GUILLEN, Rosa et al. Community-acquired Staphylococcus aureus isolated from Paraguayan children: clinical, phenotypic and genotypic characterization. Rev. chil. infectol. [online]. 2016, vol.33, n.6, pp.609-618. ISSN 0716-1018.  http://dx.doi.org/10.4067/S0716-10182016000600002.

Introduction: The prevalence of Staphylococcus aureus in the community has increased, being the pediatric population the most affected. This fact highlights the need for epidemiological surveillance.
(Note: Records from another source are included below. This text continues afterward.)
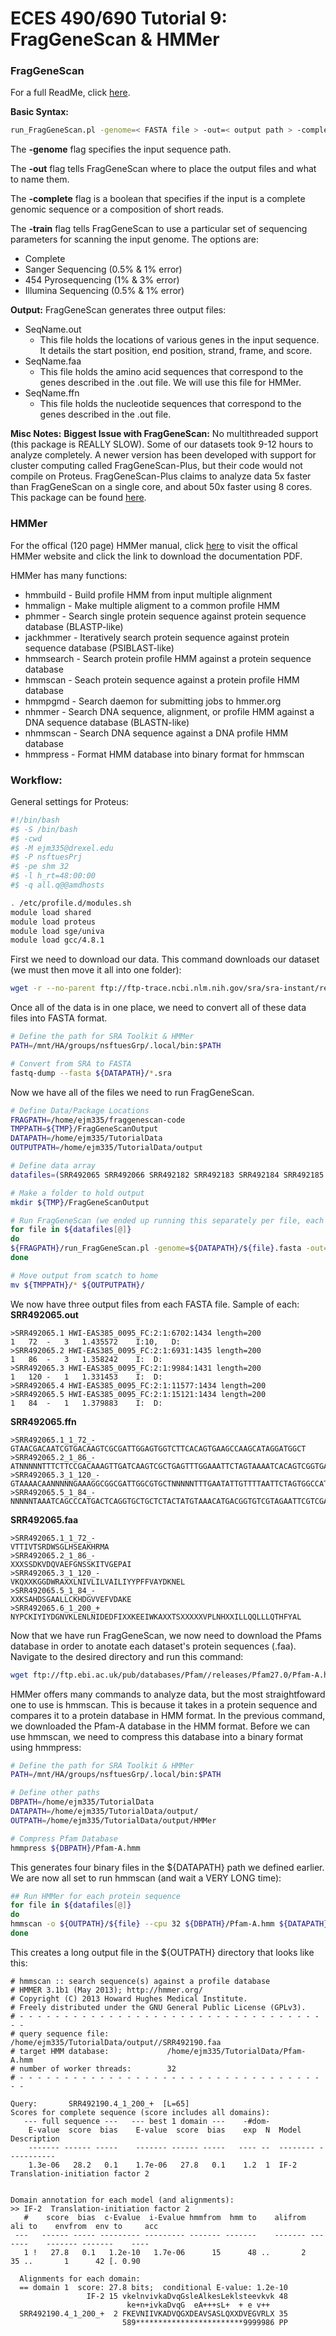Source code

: # ECES 490/690 Tutorial 9: FragGeneScan & HMMer

### FragGeneScan
For a full ReadMe, click [here](http://omics.informatics.indiana.edu/FragGeneScan/README).

__Basic Syntax:__
```bash
run_FragGeneScan.pl -genome=< FASTA file > -out=< output path > -complete=< whole genome? > -train=< sequencing type >
```

The __-genome__ flag specifies the input sequence path.

The __-out__ flag tells FragGeneScan where to place the output files and what to name them.

The __-complete__ flag is a boolean that specifies if the input is a complete genomic sequence or a composition of short reads.

The __-train__ flag tells FragGeneScan to use a particular set of sequencing parameters for scanning the input genome. The options are:
* Complete
* Sanger Sequencing (0.5% & 1% error)
* 454 Pyrosequencing (1% & 3% error)
* Illumina Sequencing (0.5% & 1% error)

__Output:__
FragGeneScan generates three output files:
* SeqName.out
  * This file holds the locations of various genes in the input sequence. It details the start position, end position, strand, frame, and score.
* SeqName.faa
  * This file holds the amino acid sequences that correspond to the genes described in the .out file. We will use this file for HMMer.
* SeqName.ffn
  * This file holds the nucleotide sequences that correspond to the genes described in the .out file.

__Misc Notes:__
__Biggest Issue with FragGeneScan:__ No multithreaded support (this package is REALLY SLOW). Some of our datasets took 9-12 hours to analyze completely. A newer version has been developed with support for cluster computing called FragGeneScan-Plus, but their code would not compile on Proteus. FragGeneScan-Plus claims to analyze data 5x faster than FragGeneScan on a single core, and about 50x faster using 8 cores. This package can be found [here](https://github.com/hallamlab/FragGeneScanPlus).

### HMMer
For the offical (120 page) HMMer manual, click [here](http://hmmer.janelia.org) to visit the offical HMMer website and click the link to download the documentation PDF.

HMMer has many functions:
* hmmbuild - Build profile HMM from input multiple alignment
* hmmalign - Make multiple aligment to a common profile HMM
* phmmer - Search single protein sequence against protein sequence database (BLASTP-like)
* jackhmmer - Iteratively search protein sequence against protein sequence database (PSIBLAST-like)
* hmmsearch - Search protein profile HMM against a protein sequence database
* hmmscan - Seach protein sequence against a protein profile HMM database
* hmmpgmd - Search daemon for submitting jobs to hmmer.org
* nhmmer - Search DNA sequence, alignment, or profile HMM against a DNA sequence database (BLASTN-like)
* nhmmscan - Search DNA sequence against a DNA profile HMM database
* hmmpress - Format HMM database into binary format for hmmscan

### Workflow:
General settings for Proteus:
```bash
#!/bin/bash
#$ -S /bin/bash
#$ -cwd
#$ -M ejm335@drexel.edu
#$ -P nsftuesPrj
#$ -pe shm 32
#$ -l h_rt=48:00:00
#$ -q all.q@@amdhosts

. /etc/profile.d/modules.sh
module load shared
module load proteus
module load sge/univa
module load gcc/4.8.1
```
First we need to download our data. This command downloads our dataset (we must then move it all into one folder):
```bash
wget -r --no-parent ftp://ftp-trace.ncbi.nlm.nih.gov/sra/sra-instant/reads/ByExp/sra/SRX/SRX144/SRX144807/
```
Once all of the data is in one place, we need to convert all of these data files into FASTA format.
```bash
# Define the path for SRA Toolkit & HMMer
PATH=/mnt/HA/groups/nsftuesGrp/.local/bin:$PATH

# Convert from SRA to FASTA
fastq-dump --fasta ${DATAPATH}/*.sra
```
Now we have all of the files we need to run FragGeneScan.
```bash
# Define Data/Package Locations
FRAGPATH=/home/ejm335/fraggenescan-code
TMPPATH=${TMP}/FragGeneScanOutput
DATAPATH=/home/ejm335/TutorialData
OUTPUTPATH=/home/ejm335/TutorialData/output

# Define data array
datafiles=(SRR492065 SRR492066 SRR492182 SRR492183 SRR492184 SRR492185 SRR492186 SRR492187 SRR492188 SRR492189 SRR492190 SRR492191 SRR492192 SRR492193 SRR492194 SRR492195 SRR492196 SRR492197)

# Make a folder to hold output
mkdir ${TMP}/FragGeneScanOutput

# Run FragGeneScan (we ended up running this separately per file, each file takes ~9 hours to analyze)
for file in ${datafiles[@]}
do
${FRAGPATH}/run_FragGeneScan.pl -genome=${DATAPATH}/${file}.fasta -out=${TMPPATH}/${file} -complete=0 -train=454_30
done

# Move output from scatch to home
mv ${TMPPATH}/* ${OUTPUTPATH}/
```
We now have three output files from each FASTA file. Sample of each:
__SRR492065.out__
```
>SRR492065.1 HWI-EAS385_0095_FC:2:1:6702:1434 length=200
1	72	-	3	1.435572	I:10,	D:
>SRR492065.2 HWI-EAS385_0095_FC:2:1:6931:1435 length=200
1	86	-	3	1.358242	I:	D:
>SRR492065.3 HWI-EAS385_0095_FC:2:1:9984:1431 length=200
1	120	-	1	1.331453	I:	D:
>SRR492065.4 HWI-EAS385_0095_FC:2:1:11577:1434 length=200
>SRR492065.5 HWI-EAS385_0095_FC:2:1:15121:1434 length=200
1	84	-	1	1.379883	I:	D:
```
__SRR492065.ffn__
```
>SRR492065.1_1_72_-
GTAACGACAATCGTGACAAGTCGCGATTGGAGTGGTCTTCACAGTGAAGCCAAGCATAGGATGGCT
>SRR492065.2_1_86_-
ATNNNNNTTTCTTCCGACAAAGTTGATCAAGTCGCTGAGTTTGGAAATTCTAGTAAAATCACAGTCGGTGAGCCTGCTATT
>SRR492065.3_1_120_-
GTAAAACAANNNNNGAAAGGCGGCGATTGGCGTGCTNNNNNTTTGAATATTGTTTTAATTCTAGTGGCCATCTTGATTTACTATCCGTTCTTTGTAGCTTATGATAAAAATGAGCTT
>SRR492065.5_1_84_-
NNNNNTAAATCAGCCCATGACTCAGGTGCTGCTCTACTATGTAAACATGACGGTGTCGTAGAATTCGTCGATGCCAAAGAA
```
__SRR492065.faa__
```
>SRR492065.1_1_72_-
VTTIVTSRDWSGLHSEAKHRMA
>SRR492065.2_1_86_-
XXXSSDKVDQVAEFGNSSKITVGEPAI
>SRR492065.3_1_120_-
VKQXXKGGDWRAXXLNIVLILVAILIYYPFFVAYDKNEL
>SRR492065.5_1_84_-
XXKSAHDSGAALLCKHDGVVEFVDAKE
>SRR492065.6_1_200_+
NYPCKIYIYDGNVKLENLNIDEDFIXXKEEIWKAXXTSXXXXXVPLNHXXILLQQLLLQTHFYAL
```
Now that we have run FragGeneScan, we now need to download the Pfams database in order to anotate each dataset's protein sequences (.faa). Navigate to the desired directory and run this command: 
```bash
wget ftp://ftp.ebi.ac.uk/pub/databases/Pfam//releases/Pfam27.0/Pfam-A.hmm.gz
```
HMMer offers many commands to analyze data, but the most straightfoward one to use is hmmscan. This is because it takes in a protein sequence and compares it to a protein database in HMM format. In the previous command, we downloaded the Pfam-A database in the HMM format. Before we can use hmmscan, we need to compress this database into a binary format using hmmpress:
```bash
# Define the path for SRA Toolkit & HMMer
PATH=/mnt/HA/groups/nsftuesGrp/.local/bin:$PATH

# Define other paths
DBPATH=/home/ejm335/TutorialData
DATAPATH=/home/ejm335/TutorialData/output/
OUTPATH=/home/ejm335/TutorialData/output/HMMer

# Compress Pfam Database
hmmpress ${DBPATH}/Pfam-A.hmm
```
This generates four binary files in the ${DATAPATH} path we defined earlier. We are now all set to run hmmscan (and wait a VERY LONG time):
```bash
## Run HMMer for each protein sequence
for file in ${datafiles[@]}
do
hmmscan -o ${OUTPATH}/${file} --cpu 32 ${DBPATH}/Pfam-A.hmm ${DATAPATH}/${file}.faa
done
```
This creates a long output file in the ${OUTPATH} directory that looks like this:
```
# hmmscan :: search sequence(s) against a profile database
# HMMER 3.1b1 (May 2013); http://hmmer.org/
# Copyright (C) 2013 Howard Hughes Medical Institute.
# Freely distributed under the GNU General Public License (GPLv3).
# - - - - - - - - - - - - - - - - - - - - - - - - - - - - - - - - - - - -
# query sequence file:             /home/ejm335/TutorialData/output//SRR492190.faa
# target HMM database:             /home/ejm335/TutorialData/Pfam-A.hmm
# number of worker threads:        32
# - - - - - - - - - - - - - - - - - - - - - - - - - - - - - - - - - - - -

Query:       SRR492190.4_1_200_+  [L=65]
Scores for complete sequence (score includes all domains):
   --- full sequence ---   --- best 1 domain ---    -#dom-
    E-value  score  bias    E-value  score  bias    exp  N  Model    Description
    ------- ------ -----    ------- ------ -----   ---- --  -------- -----------
    1.3e-06   28.2   0.1    1.7e-06   27.8   0.1    1.2  1  IF-2      Translation-initiation factor 2


Domain annotation for each model (and alignments):
>> IF-2  Translation-initiation factor 2
   #    score  bias  c-Evalue  i-Evalue hmmfrom  hmm to    alifrom  ali to    envfrom  env to     acc
 ---   ------ ----- --------- --------- ------- -------    ------- -------    ------- -------    ----
   1 !   27.8   0.1   1.2e-10   1.7e-06      15      48 ..       2      35 ..       1      42 [. 0.90

  Alignments for each domain:
  == domain 1  score: 27.8 bits;  conditional E-value: 1.2e-10
                 IF-2 15 vkelnvivkaDvqGsleAlkesLeklsteevkvk 48
                          ke+n+ivkaDvqG  eA+++sL+  + e v++ 
  SRR492190.4_1_200_+  2 FKEVNIIVKADVQGXDEAVSASLQXXDVEGVRLX 35
                         589************************9999986 PP
```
Aim: To characterize clinical, phenotypic and genotypic isolates of S. aureus children’s samples with community-acquired infections, collected in hospitals of Asuncion and the Central Department, between November 2009 and December 2010. Materials and Methods: Descriptive and transverse analysis with analytical component. Clinical data collected by medical records, antibiotic susceptibility according to CLSI criteria and detection of mecA (encoding methicillin resistance) and luk-PV genes (encoding Panton Valentine leucocidin) by PCR using specific oligonucleotides. Results: 123 isolates of S. aureus, 76% came from skin and soft tissue infections and 20% from sepsis. 18.7% (n = 23) were resistant to methicillin (MRSA). The presence of the mecA gene, a variant there and the PVL was detected in 12.2 and 48 isolates respectively. 43% of MRSA (n = 10) was carrying luk-PV. The clinical and demographic differences between patients infected with MRSA or MSSA were not statistically significant. Discussion: This study constitutes the first phenotypic and genotypic characterization of S. aureus associated with pediatric patients in Paraguay.

Palabras clave : Community-acquired Staphylococcus aureus; mecA; PVL; ediatric population.